Gunnar Smári said he asked all the historians he knows and no one remembers anything like the SA strike in the pay dispute with Efling. The only thing like that would be the historic Dublin strike of 1913. SA laid down guidelines last summer on the conclusion of short-term contracts, they were imposed on the Trade Union and VR as part of a play. “What they wanted to get out of this series was to isolate Eflinga, to make her weak so she couldn’t continue the fight she was fighting. The strike was an action that was supposed to drain Efling’s strike fund” , explains Gunnar Smári.
Frosti said no one wanted strikes, but Gunnar Smári gave him a funny answer. “They thought he had to be killed, the strike was put in place because they thought Efling would commit harakiri and pay all the strike subsidies to empty the strike fund in six days.”

Illegal to impose a strike to drain funds

Frosti rejected this historical explanation. “They thought they would come back to the table after those actions.” Efling was forced to negotiate,” Frosti said.

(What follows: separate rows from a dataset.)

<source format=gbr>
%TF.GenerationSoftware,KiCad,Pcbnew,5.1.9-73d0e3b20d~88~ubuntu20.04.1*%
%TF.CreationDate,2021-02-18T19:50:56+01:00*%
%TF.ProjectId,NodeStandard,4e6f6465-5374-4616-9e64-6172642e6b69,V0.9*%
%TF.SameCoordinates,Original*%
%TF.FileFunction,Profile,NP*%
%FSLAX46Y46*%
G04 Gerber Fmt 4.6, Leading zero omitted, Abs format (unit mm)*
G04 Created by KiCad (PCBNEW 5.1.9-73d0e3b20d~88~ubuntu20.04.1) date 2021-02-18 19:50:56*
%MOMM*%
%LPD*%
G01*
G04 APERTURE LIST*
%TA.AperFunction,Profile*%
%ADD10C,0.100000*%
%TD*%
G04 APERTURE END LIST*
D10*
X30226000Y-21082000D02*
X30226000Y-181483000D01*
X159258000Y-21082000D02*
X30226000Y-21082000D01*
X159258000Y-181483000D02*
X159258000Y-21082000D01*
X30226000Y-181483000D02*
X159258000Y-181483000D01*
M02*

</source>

Gunnar Smári said that completely wrong. “If you look at what Halldór Benjamín said when it was first discussed, two days later he said what you say. Because if he didn’t say that, the strike is illegal. He “It’s illegal to call a strike to drain funds or force the state to pass laws. It’s just to force negotiations. He won’t say that until another day,” he said.
“Before noon, when we first told him about it, he was busy with the strike fund. When Sólveig Anna said ‘we’re not going to pay, do you think we’re crazy?’ is really pissed, Efling is going to leave people starving in the streets As if he didn’t realize that the strike was announced on March 2, when people have just been paid, he should have held out until April, finish all the companies, but the people of Efling were not in trouble.”

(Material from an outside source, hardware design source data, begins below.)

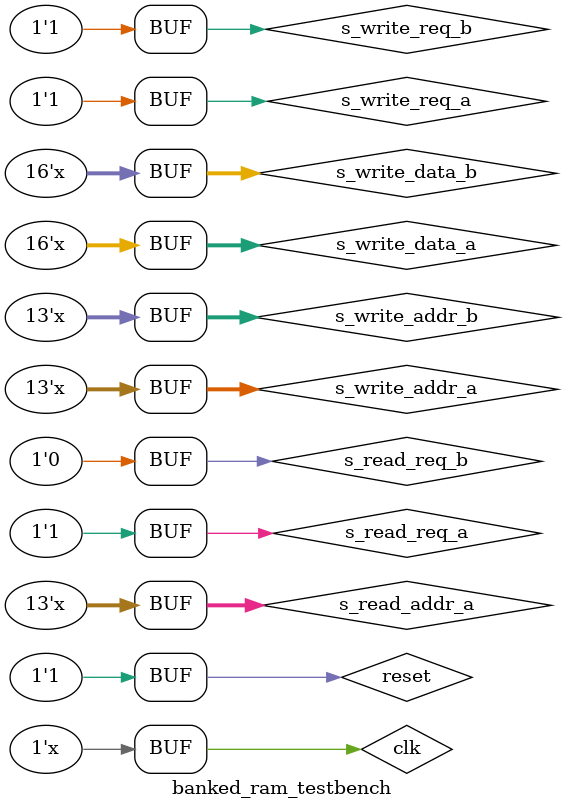
<source format=v>
`timescale 1ns / 1ps


module banked_ram_testbench(

    );
    parameter integer  TAG_W                        = 2;
    parameter integer  NUM_TAGS                     = (1<<TAG_W);
    parameter integer  DATA_WIDTH                   = 16;
    parameter integer  ADDR_WIDTH                   = 13;
    parameter integer  LOCAL_ADDR_W                 = ADDR_WIDTH - TAG_W;
    
    reg clk=0,reset=0;
    reg s_read_req_a=0,s_read_req_b=0,s_write_req_a=0,s_write_req_b=0;
    reg[ADDR_WIDTH-1 : 0]  s_read_addr_a,s_read_addr_b,s_write_addr_a,s_write_addr_b;
    wire[DATA_WIDTH-1 : 0]  s_read_data_a,s_read_data_b;
    reg[DATA_WIDTH-1:0] s_write_data_a,s_write_data_b;
    
    always#50 clk=~clk;
    //0. 1 write
    //1. 1 write 1 read
    //2. 2 write
    
    initial begin
        reset=1;
        #100;
        
        s_write_req_a<=1;
       
        
        s_write_data_a <= 16'h0000;
        s_write_addr_a <= 16'b000_00000_0000_0000;
        
        repeat(10)begin
            #100;
            
            s_write_data_a <= s_write_data_a +16'h0001;
            s_write_addr_a <= s_write_addr_a +1'b1; 
           
        end
        
    end
    initial begin
        #100;
        
        s_write_req_b<=1;
       
        
        s_write_data_b <= 16'h0000;
        s_write_addr_b <= 16'b000_01000_0000_0000;
        
        repeat(10)begin
            #100;
            
            s_write_data_b <= s_write_data_b +16'h0011;
            s_write_addr_b <= s_write_addr_b +1'b1; 
           
        end
        
    end
    initial begin
        #200
        s_read_req_a<=1;
        s_read_addr_a <= 16'b000_00000_0000_0000;
        repeat(10)begin
            #100;
         
            s_read_addr_a <= s_read_addr_a +1'b1;
        end    
            
    end
    
    banked_ram#() br_ins(clk,reset,s_read_req_a,s_read_addr_a,s_read_data_a,s_write_req_a, s_write_addr_a,s_write_data_a,
        s_read_req_b,s_read_addr_b,s_read_data_b,s_write_req_b,s_write_addr_b,s_write_data_b);
        
        
endmodule

</source>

You have to go on strike from time to time

Gunnar Smári says that strikes are an integral part of a wage struggle, a struggle integrated into democratic societies. Looking back a hundred years, people can see that this arrangement worked well. This provided the public with sick leave, social security, unemployment benefits, summer vacation and more. He is far from satisfied with the attitude of Halldór Benjamin and SA that strikes must be stopped because of their harmful effects. “It’s just a quarter in fascism.”

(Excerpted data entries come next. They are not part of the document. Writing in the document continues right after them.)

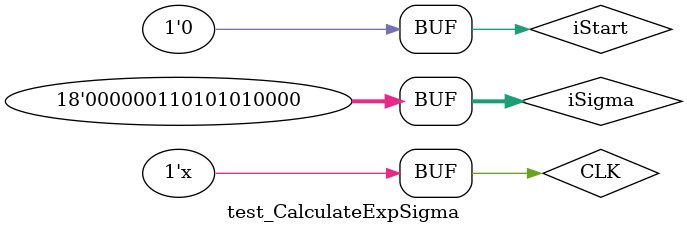
<source format=v>
`timescale 1ns / 1ps


module test_CalculateExpSigma;

	// Inputs
	reg CLK;
	reg [17:0] iSigma;
	reg iStart;

	// Outputs
	wire [17:0] oData;
	wire [9:0] oAddr;
	wire oDone;
	wire oValid;
	
	// Instantiate the Unit Under Test (UUT)
	CalculateExpSigma uut (
		.CLK(CLK), 
		.iSigma(iSigma), 
		.iStart(iStart), 
		.oData(oData),
		.oValid(oValid),
		.oAddr(oAddr), 
		.oDone(oDone)
	);

	initial begin
		// Initialize Inputs
		CLK <= 0;
		iSigma <= 3408;
		iStart <= 0;

		// Wait 100 ns for global reset to finish
		#100;
		iStart <= 1;
      #1;
		iStart <= 0;
		#4000;
		
		iStart <=1;
		#2;
		iStart <= 0;
	end
	
	always
	begin
		#1 CLK = ~CLK;
	end
      
endmodule


</source>
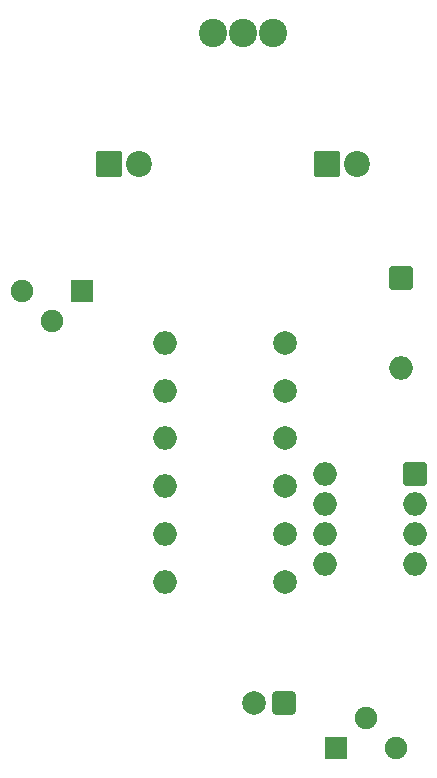
<source format=gbr>
%TF.GenerationSoftware,KiCad,Pcbnew,9.0.6*%
%TF.CreationDate,2025-11-24T07:47:15+01:00*%
%TF.ProjectId,Jo_Rabbit,4a6f5f52-6162-4626-9974-2e6b69636164,rev?*%
%TF.SameCoordinates,Original*%
%TF.FileFunction,Soldermask,Top*%
%TF.FilePolarity,Negative*%
%FSLAX46Y46*%
G04 Gerber Fmt 4.6, Leading zero omitted, Abs format (unit mm)*
G04 Created by KiCad (PCBNEW 9.0.6) date 2025-11-24 07:47:15*
%MOMM*%
%LPD*%
G01*
G04 APERTURE LIST*
G04 Aperture macros list*
%AMRoundRect*
0 Rectangle with rounded corners*
0 $1 Rounding radius*
0 $2 $3 $4 $5 $6 $7 $8 $9 X,Y pos of 4 corners*
0 Add a 4 corners polygon primitive as box body*
4,1,4,$2,$3,$4,$5,$6,$7,$8,$9,$2,$3,0*
0 Add four circle primitives for the rounded corners*
1,1,$1+$1,$2,$3*
1,1,$1+$1,$4,$5*
1,1,$1+$1,$6,$7*
1,1,$1+$1,$8,$9*
0 Add four rect primitives between the rounded corners*
20,1,$1+$1,$2,$3,$4,$5,0*
20,1,$1+$1,$4,$5,$6,$7,0*
20,1,$1+$1,$6,$7,$8,$9,0*
20,1,$1+$1,$8,$9,$2,$3,0*%
G04 Aperture macros list end*
%ADD10RoundRect,0.200000X-0.750000X-0.750000X0.750000X-0.750000X0.750000X0.750000X-0.750000X0.750000X0*%
%ADD11C,1.900000*%
%ADD12RoundRect,0.200000X-0.900000X-0.900000X0.900000X-0.900000X0.900000X0.900000X-0.900000X0.900000X0*%
%ADD13C,2.200000*%
%ADD14RoundRect,0.200000X0.750000X0.750000X-0.750000X0.750000X-0.750000X-0.750000X0.750000X-0.750000X0*%
%ADD15RoundRect,0.200000X-0.800000X0.800000X-0.800000X-0.800000X0.800000X-0.800000X0.800000X0.800000X0*%
%ADD16O,2.000000X2.000000*%
%ADD17C,2.400000*%
%ADD18C,2.000000*%
%ADD19RoundRect,0.200000X0.800000X0.800000X-0.800000X0.800000X-0.800000X-0.800000X0.800000X-0.800000X0*%
%ADD20RoundRect,0.312500X0.687500X0.687500X-0.687500X0.687500X-0.687500X-0.687500X0.687500X-0.687500X0*%
G04 APERTURE END LIST*
D10*
%TO.C,Q1*%
X123805000Y-146340000D03*
D11*
X126345000Y-143800000D03*
X128885000Y-146340000D03*
%TD*%
D12*
%TO.C,D2*%
X104585000Y-96875000D03*
D13*
X107125000Y-96875000D03*
%TD*%
D14*
%TO.C,Q2*%
X102300000Y-107600000D03*
D11*
X99760000Y-110140000D03*
X97220000Y-107600000D03*
%TD*%
D12*
%TO.C,D1*%
X123110000Y-96850000D03*
D13*
X125650000Y-96850000D03*
%TD*%
D15*
%TO.C,D3*%
X129375000Y-106515000D03*
D16*
X129375000Y-114135000D03*
%TD*%
D17*
%TO.C,S1*%
X113426000Y-85773000D03*
X115966000Y-85773000D03*
X118506000Y-85773000D03*
%TD*%
D18*
%TO.C,R1off1*%
X119522000Y-132255000D03*
D16*
X109362000Y-132255000D03*
%TD*%
D18*
%TO.C,R5*%
X119522000Y-120105000D03*
D16*
X109362000Y-120105000D03*
%TD*%
D18*
%TO.C,R4*%
X119522000Y-116055000D03*
D16*
X109362000Y-116055000D03*
%TD*%
D18*
%TO.C,R6*%
X119522000Y-124155000D03*
D16*
X109362000Y-124155000D03*
%TD*%
D18*
%TO.C,R4*%
X119522000Y-112005000D03*
D16*
X109362000Y-112005000D03*
%TD*%
D18*
%TO.C,R7*%
X119522000Y-128205000D03*
D16*
X109362000Y-128205000D03*
%TD*%
D19*
%TO.C,NE555*%
X130550000Y-123130000D03*
D16*
X130550000Y-125670000D03*
X130550000Y-128210000D03*
X130550000Y-130750000D03*
X122930000Y-130750000D03*
X122930000Y-128210000D03*
X122930000Y-125670000D03*
X122930000Y-123130000D03*
%TD*%
D20*
%TO.C,47uF*%
X119395000Y-142542000D03*
D18*
X116895000Y-142542000D03*
%TD*%
M02*

</source>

Frosti pointed out that if all unions were as militant as Efling, Icelanders would live with non-stop strikes, he asked Gunnar Smára if it wouldn’t be more civilized to negotiate before a strike. Gunnar Smári was quick to respond. “You have to go on strike from time to time to maintain the threat. So really all unions should send flowers to Efling. Reinforcement helps them by showing that there is something behind the threat. Everyone comes to the news, even journalists, and says that no one benefits from a strike. What nonsense is that? We have built our society on strikes.”
You can listen to the interview in its entirety by purchasing a subscription on the Brotkast.is website.